Il documento traccia anche una breve sintesi di quello che dovrebbe essere il post-Kyoto dal 2012: sono necessarie forti riduzioni delle emissioni nei Paesi industrializzati che, data la loro responsabilità storica e la loro capacità economica, devono continuare a prendere iniziative per la mitigazione; Il futuro climate change regime richiederà un ulteriore impegno dei Paesi in via di sviluppo, in particolare di quelli le cui emissioni, già ora o in un prossimo futuro, contribuiscono in maniera significativa alle concentrazioni atmosferiche di CO2. Se si prendono in considerazione le proiezioni della crescita economica e della domanda di energia nei Paesi in via di sviluppo, questo sarà importantissimo.
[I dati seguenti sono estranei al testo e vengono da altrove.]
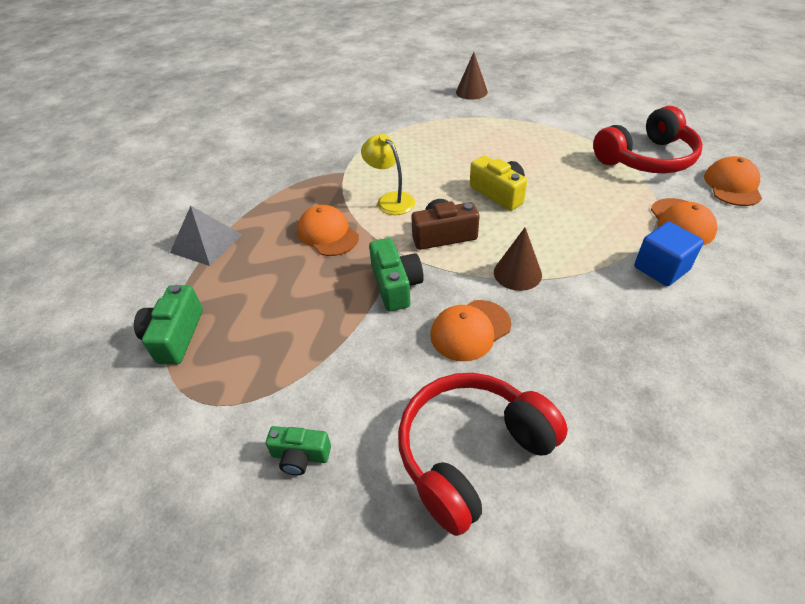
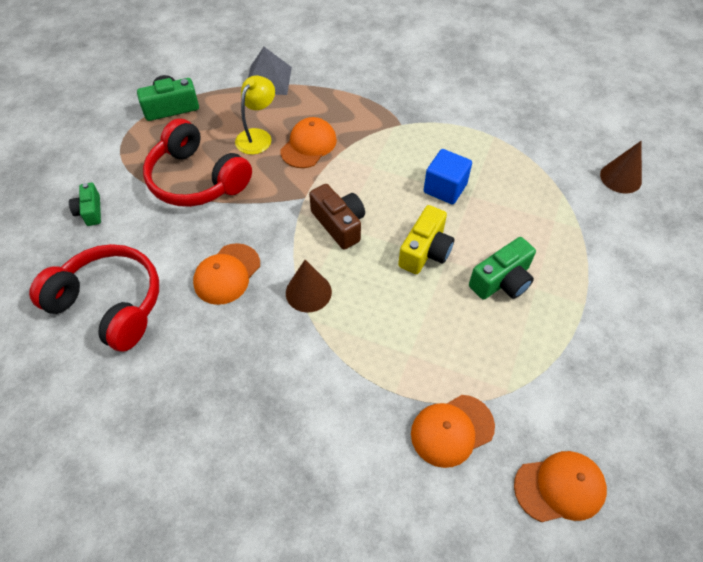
camera: 65 degrees right, 10 degrees up
(390, 200) = (375, 171): yellow lamp -> yellow lamp (257, 136)
(396, 285) = (262, 210): green camera -> green camera (502, 281)
(470, 330) = (227, 274): orange cap -> orange cap turned 90 degrees counterclockwise
(646, 159) = (570, 383): red headphones -> red headphones (196, 179)
(661, 268) = (361, 414): blue cube -> blue cube (445, 188)

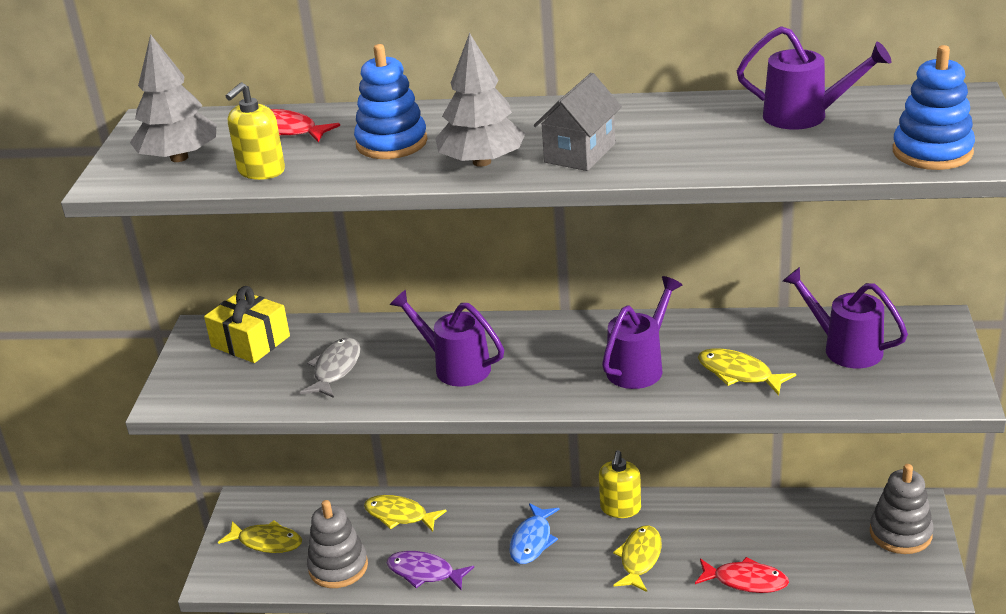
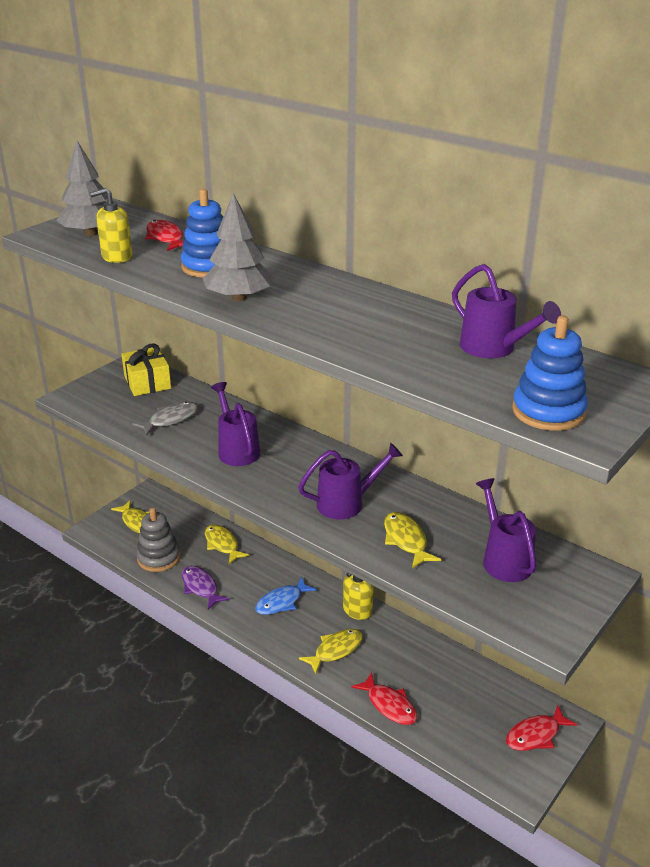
camera: 30 degrees right, 0 degrees up
(579, 153) = (304, 315): grey house -> none
(900, 533) = (535, 735): grey stacking toy -> red fish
I Paesi in via di sviluppo avranno bisogno di incentivi per limitare le loro emissioni e intanto salvaguardare la crescita economica ed eliminare la povertà. Occorre sciogliere anche il nodo della necessità di proteggere le foreste come parte degli sforzi per combattere il cambiamento climatico. La deforestazione tropicale è stata esclusa dal protocollo di Kyoto, a causa di polemiche sulla sovranità sulle risorse forestali e dell’incertezza per le implicazioni che questo avrebbe avuto per gli sforzi per ridurre le emissioni di combustibili fossili. L’Unfccc ha rilanciato il tema della riduzione delle emissioni da deforestazione nei Paesi in via di sviluppo, soprattutto su pressione di questi stessi Paesi. Secondo l’Ipcc un nuovo e più attivo ruolo dei Paesi in via di sviluppo avrebbe un significativo potenziale di mitigazione, anche attraverso un maggiore uso di tecnologie pulite e una migliore efficienza degli usi finali, in tutti i settori. I costi di mitigazione al 2030 non dovrebbero superare il 3% del Pil mondiale, ma questo potrebbe produrre benefici economici, ambientali e sociali. Il carbon market ha un grande potenzia e della per quanto riguarda il rapporto costo-efficacia di attenuazione, ma ha bisogno di politiche a lungo termine e della certezza della domanda oltre il 2012 per continuare ad essere realizzato.